Document understanding data:
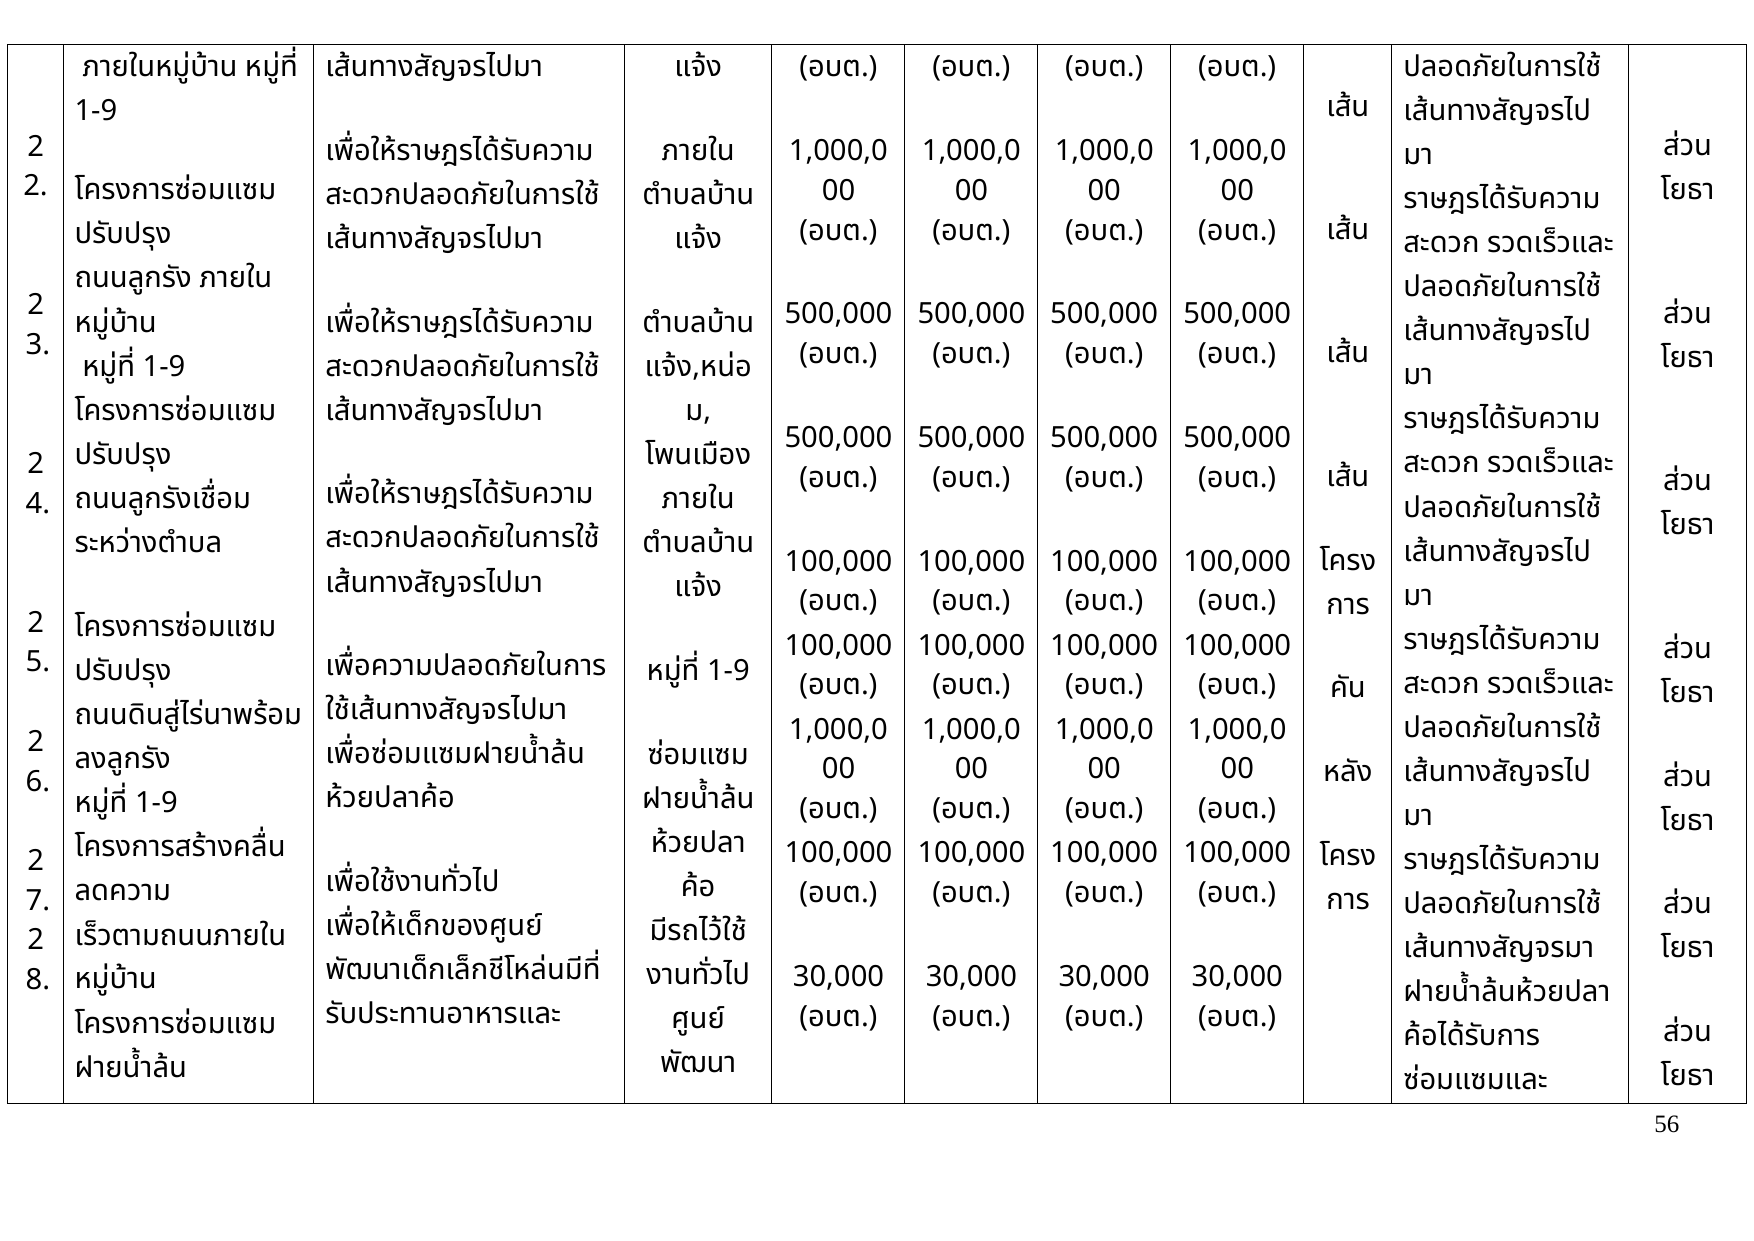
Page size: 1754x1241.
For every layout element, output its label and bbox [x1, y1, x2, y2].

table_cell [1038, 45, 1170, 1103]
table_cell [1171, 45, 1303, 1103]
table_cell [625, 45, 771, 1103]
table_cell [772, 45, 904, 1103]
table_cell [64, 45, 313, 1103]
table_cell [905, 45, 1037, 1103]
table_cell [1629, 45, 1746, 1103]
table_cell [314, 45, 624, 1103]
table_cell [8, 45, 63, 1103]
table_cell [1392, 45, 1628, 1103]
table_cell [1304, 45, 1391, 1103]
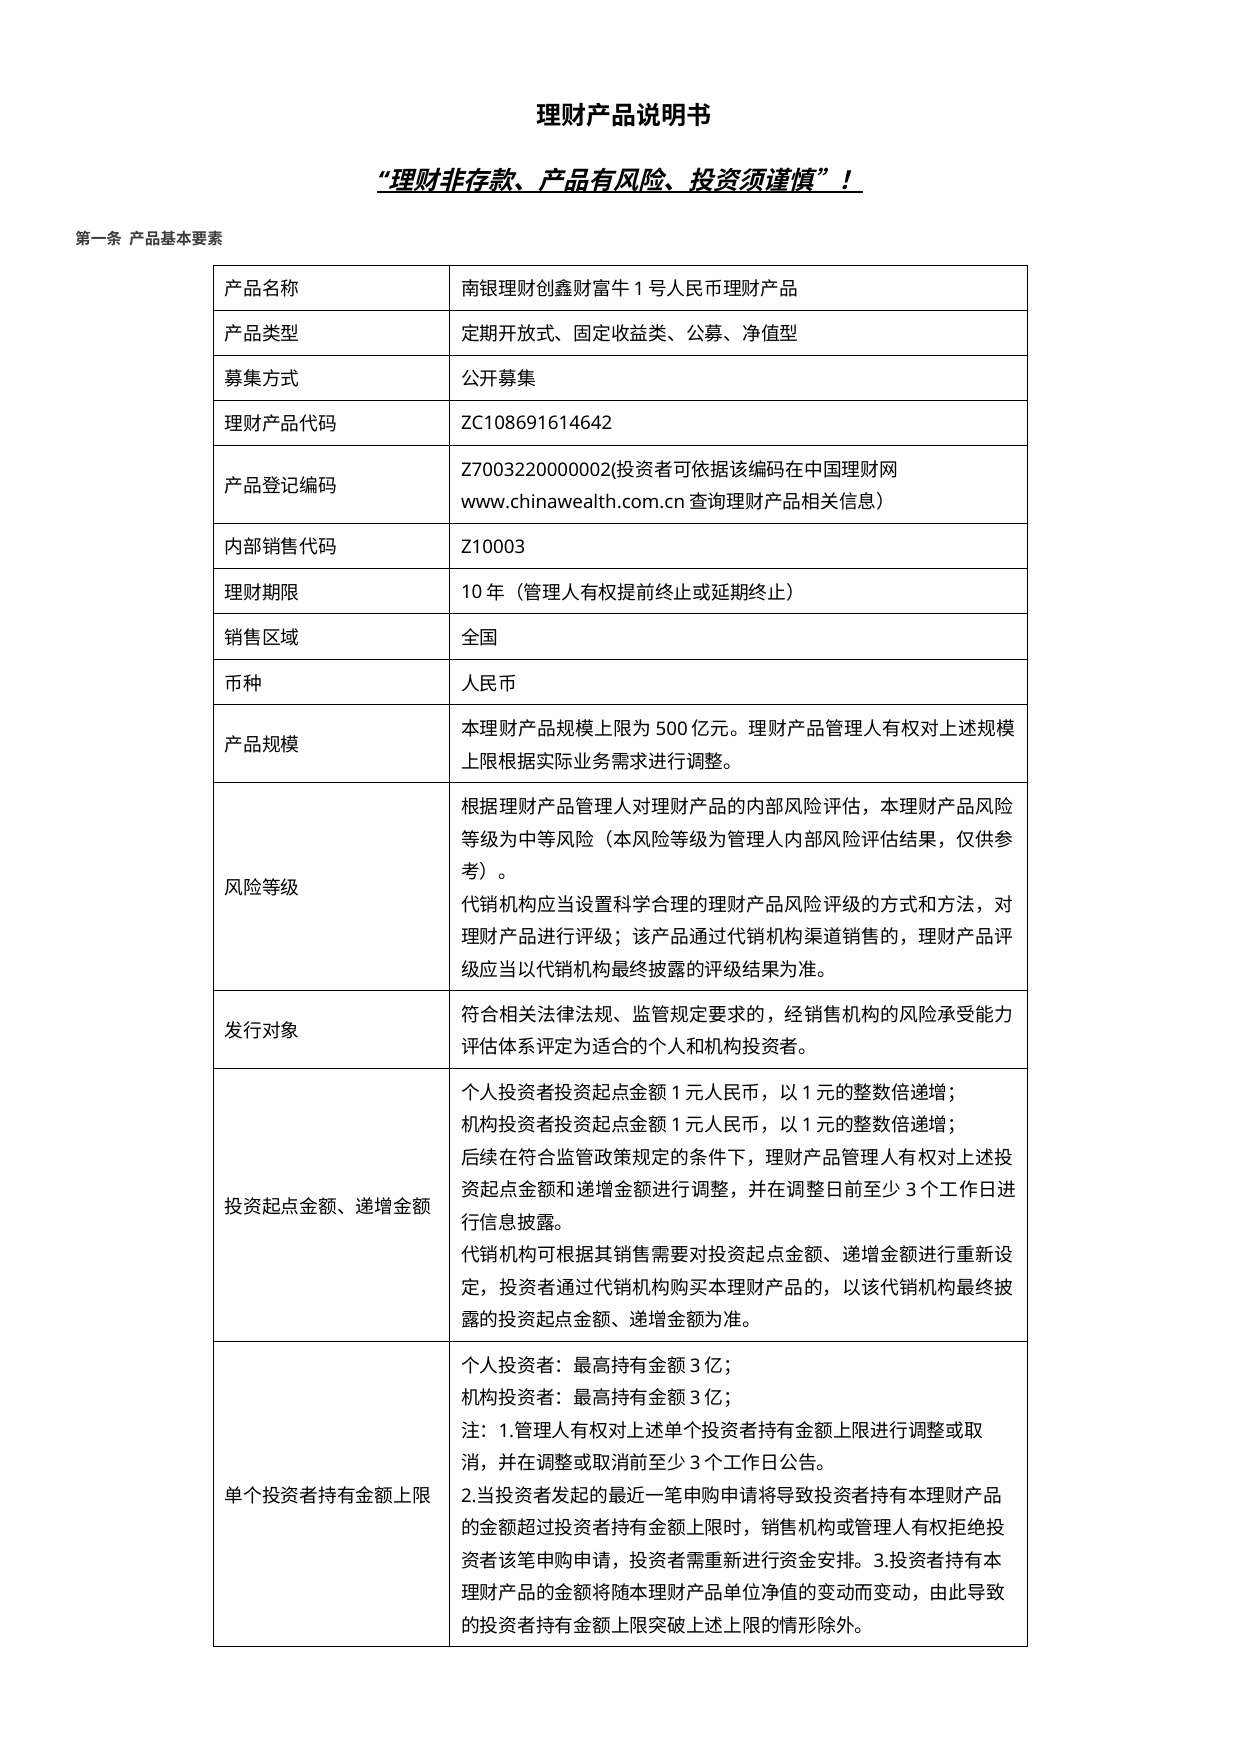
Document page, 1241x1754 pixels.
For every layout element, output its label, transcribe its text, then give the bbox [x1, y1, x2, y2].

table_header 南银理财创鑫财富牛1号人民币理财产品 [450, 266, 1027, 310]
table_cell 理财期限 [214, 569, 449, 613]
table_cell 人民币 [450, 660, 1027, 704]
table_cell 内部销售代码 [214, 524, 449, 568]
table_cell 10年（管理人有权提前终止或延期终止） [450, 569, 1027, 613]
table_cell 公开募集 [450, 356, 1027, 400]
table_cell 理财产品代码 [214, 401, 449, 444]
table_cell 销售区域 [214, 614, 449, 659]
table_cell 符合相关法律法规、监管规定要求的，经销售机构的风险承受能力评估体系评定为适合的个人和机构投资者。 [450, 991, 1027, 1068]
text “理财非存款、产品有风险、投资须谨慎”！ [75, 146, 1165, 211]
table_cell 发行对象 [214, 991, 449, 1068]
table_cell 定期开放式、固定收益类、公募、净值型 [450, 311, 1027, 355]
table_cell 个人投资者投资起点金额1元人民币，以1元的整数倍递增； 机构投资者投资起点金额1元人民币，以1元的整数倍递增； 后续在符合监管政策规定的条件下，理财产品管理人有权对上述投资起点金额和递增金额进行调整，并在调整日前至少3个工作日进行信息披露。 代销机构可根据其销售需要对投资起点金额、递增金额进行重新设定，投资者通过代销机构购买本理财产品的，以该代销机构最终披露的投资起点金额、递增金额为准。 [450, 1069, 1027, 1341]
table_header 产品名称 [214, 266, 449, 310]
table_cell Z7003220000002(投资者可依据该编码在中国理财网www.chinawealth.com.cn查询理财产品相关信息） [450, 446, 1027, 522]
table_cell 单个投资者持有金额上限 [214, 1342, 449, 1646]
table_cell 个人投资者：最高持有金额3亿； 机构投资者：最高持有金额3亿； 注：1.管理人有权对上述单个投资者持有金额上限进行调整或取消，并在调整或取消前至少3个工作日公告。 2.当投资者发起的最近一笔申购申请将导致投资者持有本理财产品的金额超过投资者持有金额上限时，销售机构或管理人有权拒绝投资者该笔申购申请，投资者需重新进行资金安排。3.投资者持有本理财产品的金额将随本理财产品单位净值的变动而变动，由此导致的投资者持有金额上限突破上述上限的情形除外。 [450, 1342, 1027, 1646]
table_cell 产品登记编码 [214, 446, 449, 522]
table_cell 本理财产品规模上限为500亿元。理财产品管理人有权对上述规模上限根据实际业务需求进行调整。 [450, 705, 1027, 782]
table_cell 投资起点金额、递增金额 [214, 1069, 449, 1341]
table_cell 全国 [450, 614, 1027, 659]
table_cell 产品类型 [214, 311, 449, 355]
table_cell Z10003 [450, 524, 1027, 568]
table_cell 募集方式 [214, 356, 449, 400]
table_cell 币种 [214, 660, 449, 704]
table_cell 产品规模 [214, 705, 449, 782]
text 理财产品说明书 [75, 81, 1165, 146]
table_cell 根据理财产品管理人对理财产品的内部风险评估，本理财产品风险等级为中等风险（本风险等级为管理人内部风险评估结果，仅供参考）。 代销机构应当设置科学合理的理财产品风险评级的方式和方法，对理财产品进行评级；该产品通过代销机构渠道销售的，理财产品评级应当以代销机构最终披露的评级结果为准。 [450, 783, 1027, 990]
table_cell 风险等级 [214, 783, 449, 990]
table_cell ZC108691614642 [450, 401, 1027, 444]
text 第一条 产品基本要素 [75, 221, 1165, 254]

▶ **WHAT TO DO**
The images in the entries above should be left out; please reproduce exactly the lines from the first through the one containing "Document page, 1241x1754 pixels.".

▶ **SOLUTION TO THIS EXERCISE**
Page size: 1754x1241.
For every layout element, output its label and bbox [x1, y1, x2, y2].

table_cell [1038, 45, 1170, 1103]
table_cell [1171, 45, 1303, 1103]
table_cell [625, 45, 771, 1103]
table_cell [772, 45, 904, 1103]
table_cell [64, 45, 313, 1103]
table_cell [905, 45, 1037, 1103]
table_cell [1629, 45, 1746, 1103]
table_cell [314, 45, 624, 1103]
table_cell [8, 45, 63, 1103]
table_cell [1392, 45, 1628, 1103]
table_cell [1304, 45, 1391, 1103]
Document page, 1241x1754 pixels.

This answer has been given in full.